What is required
Reproduce the blog post below about a chocolate cake recipe word for word, from its date line through its final sentence.

Text for analysis

• • • • • • •

Sunday, November 14, 2010

Gâteau au chocolat fondant de Nathalie

If you read my last post, White Chocolate Truffle Cake, you know it was a huge fail. I was determined to make a another cake that wouldn't die in the fridge. I found this recipe in the book A Homemade Life, which was a great book by the way. After each chapter she has a recipe, this was one. In her book she says the cake tastes even better the next day, and i totally agree. Don't get me wrong, it tasted great out of the oven, but the next morning (yes i had a slice for breakfast) it was amazing. The cake is very rich, but it also reminds me of a brownie, just not as dry. I made some homemade whipped cream to top the cake, which of course is optional.

Gâteau au chocolat fondant de Nathalie
or, Kate's Winning-Hearts-and-Minds cake
adapted from Je Veux du chocolat!, by Trish Deseine

  • 7 oz best quality dark chocolate
  • 7 oz unsalted European-style butter, cut into 1/2 inch cubes, the brand i used was Lurpak
  • 1 1/3 cup sugar
  • 5 large eggs
  • 1 tablespoon unbleached all-purpose flour

Preheat oven to 375 degrees. Butter a 8 inch round cake pan, i used a springform pan so i could easily get the cake out. Line the bottom of the pan with parchment paper and butter that. Finely chop the chocolate, a serrated  knife made this a little easier, and melt the chocolate gently with the butter in a double boiler or in the microwave, stirring regularly to combine. Add the sugar to the chocolate-butter mixture, stirring well, and set aside to cool for a few moments. Add eggs one at a time, stirring well after each one. Then add flour. The batter should be smooth, dark and gorgeous. Pour the batter into your buttered cake an and bake for 25 min, or until the center of the cake looks set and top is shiny and a bit crackly-looking. At 20 min i checked on it every 2 min. You'll know its done when it jiggles only slightly, if at all. Let cake cool in its pa.n for 10 min, then carefully turn the cake upside down and flip it top side, so that the crackly side is facing upward.

• • • • • • •

Provided data
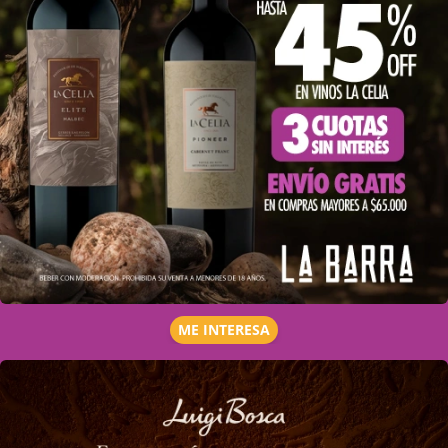
ME INTERESA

• • • • • • •

Answer
Sunday, November 14, 2010

Gâteau au chocolat fondant de Nathalie

If you read my last post, White Chocolate Truffle Cake, you know it was a huge fail. I was determined to make a another cake that wouldn't die in the fridge. I found this recipe in the book A Homemade Life, which was a great book by the way. After each chapter she has a recipe, this was one. In her book she says the cake tastes even better the next day, and i totally agree. Don't get me wrong, it tasted great out of the oven, but the next morning (yes i had a slice for breakfast) it was amazing. The cake is very rich, but it also reminds me of a brownie, just not as dry. I made some homemade whipped cream to top the cake, which of course is optional.

Gâteau au chocolat fondant de Nathalie
or, Kate's Winning-Hearts-and-Minds cake
adapted from Je Veux du chocolat!, by Trish Deseine

  • 7 oz best quality dark chocolate
  • 7 oz unsalted European-style butter, cut into 1/2 inch cubes, the brand i used was Lurpak
  • 1 1/3 cup sugar
  • 5 large eggs
  • 1 tablespoon unbleached all-purpose flour

Preheat oven to 375 degrees. Butter a 8 inch round cake pan, i used a springform pan so i could easily get the cake out. Line the bottom of the pan with parchment paper and butter that. Finely chop the chocolate, a serrated  knife made this a little easier, and melt the chocolate gently with the butter in a double boiler or in the microwave, stirring regularly to combine. Add the sugar to the chocolate-butter mixture, stirring well, and set aside to cool for a few moments. Add eggs one at a time, stirring well after each one. Then add flour. The batter should be smooth, dark and gorgeous. Pour the batter into your buttered cake an and bake for 25 min, or until the center of the cake looks set and top is shiny and a bit crackly-looking. At 20 min i checked on it every 2 min. You'll know its done when it jiggles only slightly, if at all. Let cake cool in its pa.n for 10 min, then carefully turn the cake upside down and flip it top side, so that the crackly side is facing upward.